= Document text =
Content starts

AshvinP wrote: Sat Jul 29, 2023 10:49 pm Thanks for this description of your experience and the example. It seems to me that you are calling "transparency" what I would call the sense of reality, i.e. outrightness, immediacy, etc., but that sense of reality actually exists with inverse proportion to the level of intuitive insight we have in relation to the object, which is what I would call transparency.

Yes, the level of intelligibility, or intuitive insight, is low with natural objects, and I will try to remember to call this "low transparency" so we are on the same page. And I also recognize the inverse proportion between transparency as you intend it and the feeling of immediacy/sense of reality.

AshvinP wrote: Sat Jul 29, 2023 10:49 pm It is similar to what the naïve realist does when saying the sensory spectrum must be the foundation of reality while human concepts and ideas must be epiphenomenal because the latter lacks the same sense of reality as the former. I know you don't hold to such a view, obviously, but you have curiously arrived at a similar way of thinking about it with respect to the "transparency" of the domains.

You knew I wouldn’t let you run with this :)
Let’s notice that your question was about the feeling elicited by 2 equally physical objects. In previous posts, I stated that tree, table, and hexagon are equally conceptually non-transparent. But here, when asked to focus specifically on feeling, I felt the most immediate, natural object to be the most transparent of all. The point is, I call most transparent what offers the most immediacy (feeling), while you call most transparent what offers most intuitive insight (thinking).

So if I spoke of transparency as I did, it’s not because I think of it with a naive-realist approach. Rather, I rely on feeling more than you do, in order to grasp reality, and you rely on thinking more than I do for the same purpose. So when I perceive a feeling of immediacy, outrightness, reality (as you call it), like when we are experiencing a beautiful natural landscape, I say “there’s transparency” and when I experience a hexagon of my creation, in which I have to pump in feeling, I would naturally say “this is less transparent”. For you it’s the opposite. You look first at the circular, self-referencing intent in the hexagon you have imagined, and say “that’s transparent”, while the immediately symbolic, outright real, natural scenery you call “less transparent” because it’s more difficult to intuit the intents underlying the perception.
It’s not a matter of being more or less like a naive-realist, it’s only that you are more driven by thinking, and I am more driven by feeling.

AshvinP wrote: Sat Jul 29, 2023 10:49 pm In my mind, without significant higher cognitive development, the sense of reality and the sense of insight/truth (transparency) are bifurcated and come at the expense of one another. That is really how we get the inner/outer experiential distinction to begin with.
Yes.

Content ends

= Activity list =
A. Return every line of the records from the very start down to the line containing "13 komada sa Zara sniženja", inclusive, reproduced verbatim.
B. Take the forum exchange on transparency, feeling and thinking further from the point where it stops.
The forum exchange above and the records that follow are unrelated material.

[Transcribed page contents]
Content starts

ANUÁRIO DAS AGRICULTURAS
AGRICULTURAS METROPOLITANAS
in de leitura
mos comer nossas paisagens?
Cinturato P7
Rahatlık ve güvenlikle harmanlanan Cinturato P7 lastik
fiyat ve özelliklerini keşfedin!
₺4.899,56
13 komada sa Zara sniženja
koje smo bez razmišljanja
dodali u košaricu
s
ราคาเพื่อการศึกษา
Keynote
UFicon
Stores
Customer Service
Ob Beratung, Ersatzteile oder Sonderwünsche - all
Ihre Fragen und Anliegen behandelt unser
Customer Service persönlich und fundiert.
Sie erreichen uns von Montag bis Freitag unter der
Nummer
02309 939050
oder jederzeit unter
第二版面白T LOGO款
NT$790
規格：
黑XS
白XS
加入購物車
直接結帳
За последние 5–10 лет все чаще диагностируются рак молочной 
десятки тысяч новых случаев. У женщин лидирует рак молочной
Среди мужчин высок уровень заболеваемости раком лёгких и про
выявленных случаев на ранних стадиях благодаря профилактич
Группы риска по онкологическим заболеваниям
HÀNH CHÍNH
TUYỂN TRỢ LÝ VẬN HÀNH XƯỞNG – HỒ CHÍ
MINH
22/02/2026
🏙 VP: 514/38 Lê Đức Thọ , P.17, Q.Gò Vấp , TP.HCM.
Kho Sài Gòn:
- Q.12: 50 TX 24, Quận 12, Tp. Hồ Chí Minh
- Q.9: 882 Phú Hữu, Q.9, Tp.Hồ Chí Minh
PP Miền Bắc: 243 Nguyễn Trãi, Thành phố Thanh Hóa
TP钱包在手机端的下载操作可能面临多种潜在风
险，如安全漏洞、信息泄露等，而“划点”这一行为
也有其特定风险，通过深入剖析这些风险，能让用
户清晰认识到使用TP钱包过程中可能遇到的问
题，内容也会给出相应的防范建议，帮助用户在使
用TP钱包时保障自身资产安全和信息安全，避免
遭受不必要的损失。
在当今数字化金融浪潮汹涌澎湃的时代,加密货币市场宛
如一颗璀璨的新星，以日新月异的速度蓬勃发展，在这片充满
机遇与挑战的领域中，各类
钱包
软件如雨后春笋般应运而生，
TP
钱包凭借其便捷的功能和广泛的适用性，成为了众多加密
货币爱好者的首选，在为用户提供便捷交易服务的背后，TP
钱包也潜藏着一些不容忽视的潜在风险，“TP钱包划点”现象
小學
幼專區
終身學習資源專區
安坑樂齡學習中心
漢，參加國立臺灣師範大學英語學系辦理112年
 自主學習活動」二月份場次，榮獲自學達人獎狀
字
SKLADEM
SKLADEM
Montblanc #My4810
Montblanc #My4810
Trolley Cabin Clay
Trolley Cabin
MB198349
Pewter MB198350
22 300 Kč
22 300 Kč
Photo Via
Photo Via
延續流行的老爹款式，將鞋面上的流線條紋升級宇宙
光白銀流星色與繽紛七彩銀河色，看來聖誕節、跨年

Content ends

= Expected responses =
A.
ANUÁRIO DAS AGRICULTURAS
AGRICULTURAS METROPOLITANAS
in de leitura
mos comer nossas paisagens?
Cinturato P7
Rahatlık ve güvenlikle harmanlanan Cinturato P7 lastik
fiyat ve özelliklerini keşfedin!
₺4.899,56
13 komada sa Zara sniženja

B.
AshvinP wrote: Sat Jul 29, 2023 10:49 pm So we can contrast the sense of reality with the sense of truth which we find most clearly in logical and mathematical thinking. In this discussion, for ex., we feel the concepts employed are transparent enough to form a basis for arriving at truth because we can logically reason through them. There is some murkiness there, though. Pure logic and mathematics are practically the only domains where we can say to have proved something to be true with absolute certainty. We can say that because we have real intuitive insight into the way logical/mathematical thinking unfolds, since it is a direct reflection of our current thinking space. Now, correct me if I'm wrong, you seem to accept that as verified by our thinking experience, but when we move one layer further to man-made objects, you feel that these are actually less transparent than natural objects. But, again, the fact that you would experience more feeling of verticality with natural objects means that it must be less transparent to your thinking. At our current stage, these act mostly as polar opposites. What 'tugs' the most on our will and feeling is what we have the least intuitive insight into. We could simply ask, to what extent is it intuitively clear to me how a tree came into manifesting in my experience vs. a man-made object?

Exactly - less transparent to my thinking, but I called it more transparent, because I am more sensitive to how it allows a depth of feeling, a feeling of verticality, outrightness, a possibility to come to the rock bottom of its reality. The natural object signals to me a sort of symbolic/vertical highway, that calls forth a feeling-based understanding activity, more than a thinking-based. Probably because my thinking is still underdeveloped, but that’s what lays behind my use of “transparency”.

AshvinP wrote: Sat Jul 29, 2023 10:49 pm It is true that if we are simply populating a man-made object with concepts about its localized structure, then we are moving horizontally with our thinking, but as soon as we start inquiring into its temporally extended history of human intents, we are moving vertically. That is because we are moving into the collective spiritual forces and intents of human beings - corporations, communities, nations, etc. - and that is always a vertical direction.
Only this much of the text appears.